In order to calculate this, we need to use a recursive CTE to traverse the tree:
WITH RECURSIVE children(id, parent_id) AS (
--base case
SELECT gear_category.id AS id, gear_category.parent_id AS parent_id
FROM gear_category
WHERE gear_category.id = 37 -- setting this to id includes current object
-- setting to parent_id includes only children
--combine with recursive part
UNION ALL
SELECT gear_category.id AS gear_category_id
, gear_category.parent_id AS gear_category_parent_id
FROM gear_category, children
WHERE children.id = gear_category.parent_id
)
TABLE children;
It's simple to count the child gear items attached to this list of child categories:
--Subselect variant
SELECT count(gear_item.id) AS count_recursive_child_items_for_single_cat
FROM gear_item
WHERE gear_item.category_id IN (
SELECT children.id AS children_id
FROM children);
-- JOIN variant
SELECT count(gear_item.id) AS count_recursive_child_items_for_single_cat
FROM gear_item, children
WHERE gear_item.category_id = children.id;
But if you look at the CTE, I've hardcoded the starting category ID of '37'. I can't figure out how to combine these queries to generate the count_recursive_child_items for all categories, not just a single one.
How do I combine these?
Also, currently for each category, I calculate all the child categories, which creates a lot of duplicated work, and I'm not sure how to remove that. For example, say I have Grandparent > Parent > Leaf. Currently I separately calculate child categories for Grandparent and Parent, which means I twice calculate the Parent > Leaf relationship.

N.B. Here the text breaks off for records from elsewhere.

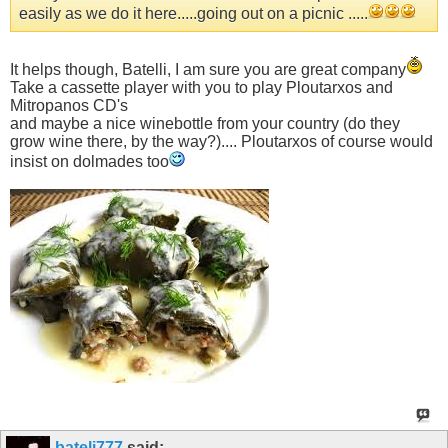
easily as we do it here.....going out on a picnic .....
It helps though, Batelli, I am sure you are great company
Take a cassette player with you to play Ploutarxos and
Mitropanos CD's
and maybe a nice winebottle from your country (do they
grow wine there, by the way?).... Ploutarxos of course would
insist on dolmades too
bateli777
said:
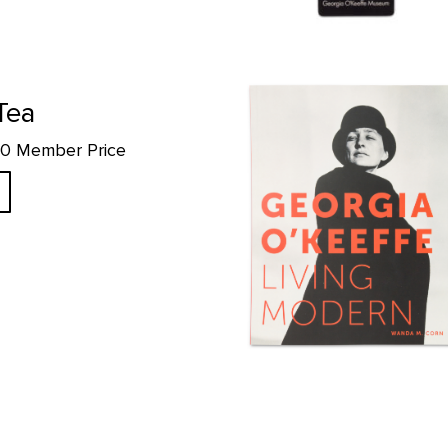
Georgia O'Keeffe: Living Modern
Tea
.10 Member Price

And since I'm already returning count_direct_child_items
for each category, it might be faster to just use those when calculating count_recursive_child_items
rather than starting from scratch in my counts like I currently do.
Separately, each of these concepts makes sense to me. I just can't figure out how to combine them into a single elegant/optimized query.